CEL ĆWICZENIA: W jakim okresie, według dostarczonego fragmentu, wykonywano demontaż barier?

DOSTARCZONY FRAGMENT:
Dalsze zarzuty skarżącego naruszenia przez sąd art.217§ 2 i 3 k.p.c. również należy uznać za bezzasadne. Powód domagał się aby sąd zwrócił się do (...) sp. z o.o. o dostarczenie dokumentów otrzymanych od powódki na okoliczność ilości złomu przekazywanego przez pozwanego w okresie wykonywania demontażu barier (czerwiec 2007 – styczeń 2008). Prawidłowo sąd wniosek ten oddalił uznając, że nie mają one znaczenie w sprawie albowiem w świetle zebranego materiału dowodowego jednoznacznie wynika, że dokumentacja w postaci ilości zebranego złomu przez pozwanego przed oddaniem go powódce nie była dokonywana. Pozwany jedynie demontował poszczególne elementy, składował w miejscu wskazanym przez pracownik powódki i tu nie sporządzano żadnej dokumentacji, natomiast samo oddanie do złomu dokonywane było już przez powódkę, pozwanemu nie były przekazywane żadne dokumenty potwierdzające ilość zdanego na złomowisku złomu. Z uwagi na fakt, że prace te wykonywały jeszcze inne firmy na podstawie tych dokumentów nie można byłoby ustalić jaki procent oddanego złomu był faktycznie zebrany przez pozwanego. Słusznie zatem sąd pierwszej instancji uznał, że okoliczność ta nie miała znaczenia dla rozstrzygnięcia sprawy. Prawidłowo również sąd oddalił , jako spóźniony, wniosek powódki o zakreślenie jej terminu do odszukania i złożenia faktur VAT na okoliczność zakresu prac wykonanych przez pozwanego, wniosek ten został zgłoszony na ostatniej rozprawie pomimo, że to na powódce od początku spoczywał ciężar wykazania wysokości dochodzonego roszczenia. Ponadto w świetle poczynionych ustaleń pisma te nie miały bezpośredniego znaczenia dla rozstrzygnięcia niniejszej sprawy.

DOSTARCZONE REKORDY:
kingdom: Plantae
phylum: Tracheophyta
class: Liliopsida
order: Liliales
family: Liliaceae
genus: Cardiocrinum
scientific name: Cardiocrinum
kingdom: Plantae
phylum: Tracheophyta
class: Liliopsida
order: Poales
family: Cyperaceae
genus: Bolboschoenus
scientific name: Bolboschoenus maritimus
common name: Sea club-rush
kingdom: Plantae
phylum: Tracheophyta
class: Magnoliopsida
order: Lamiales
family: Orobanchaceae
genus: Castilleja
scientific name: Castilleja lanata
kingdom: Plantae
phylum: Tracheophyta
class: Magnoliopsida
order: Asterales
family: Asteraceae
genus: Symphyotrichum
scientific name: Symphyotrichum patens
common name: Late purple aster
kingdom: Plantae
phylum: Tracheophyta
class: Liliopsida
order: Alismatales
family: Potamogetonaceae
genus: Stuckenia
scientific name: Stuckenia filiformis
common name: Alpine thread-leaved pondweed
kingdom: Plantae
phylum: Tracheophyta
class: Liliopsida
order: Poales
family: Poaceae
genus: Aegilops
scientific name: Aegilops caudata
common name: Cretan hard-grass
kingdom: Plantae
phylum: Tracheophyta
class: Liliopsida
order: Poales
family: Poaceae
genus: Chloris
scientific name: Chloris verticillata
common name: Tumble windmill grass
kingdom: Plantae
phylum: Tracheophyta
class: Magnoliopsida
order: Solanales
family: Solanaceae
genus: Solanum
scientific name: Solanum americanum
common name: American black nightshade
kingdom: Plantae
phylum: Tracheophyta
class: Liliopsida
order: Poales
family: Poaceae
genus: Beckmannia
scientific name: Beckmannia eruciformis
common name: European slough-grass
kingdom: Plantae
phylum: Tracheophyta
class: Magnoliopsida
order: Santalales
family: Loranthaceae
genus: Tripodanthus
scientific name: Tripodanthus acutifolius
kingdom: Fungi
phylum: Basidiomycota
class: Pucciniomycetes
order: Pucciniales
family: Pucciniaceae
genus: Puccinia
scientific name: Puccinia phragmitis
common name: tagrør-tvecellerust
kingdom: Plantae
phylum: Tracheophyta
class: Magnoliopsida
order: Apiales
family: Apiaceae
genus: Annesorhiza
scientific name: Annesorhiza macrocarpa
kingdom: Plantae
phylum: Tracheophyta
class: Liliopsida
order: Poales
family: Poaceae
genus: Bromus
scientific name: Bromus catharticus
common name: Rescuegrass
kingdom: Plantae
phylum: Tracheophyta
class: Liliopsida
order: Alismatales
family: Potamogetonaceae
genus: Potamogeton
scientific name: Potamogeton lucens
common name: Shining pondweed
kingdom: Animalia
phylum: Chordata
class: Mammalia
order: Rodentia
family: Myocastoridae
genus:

PEŁNA ODPOWIEDŹ: Od czerwca 2007 do stycznia 2008.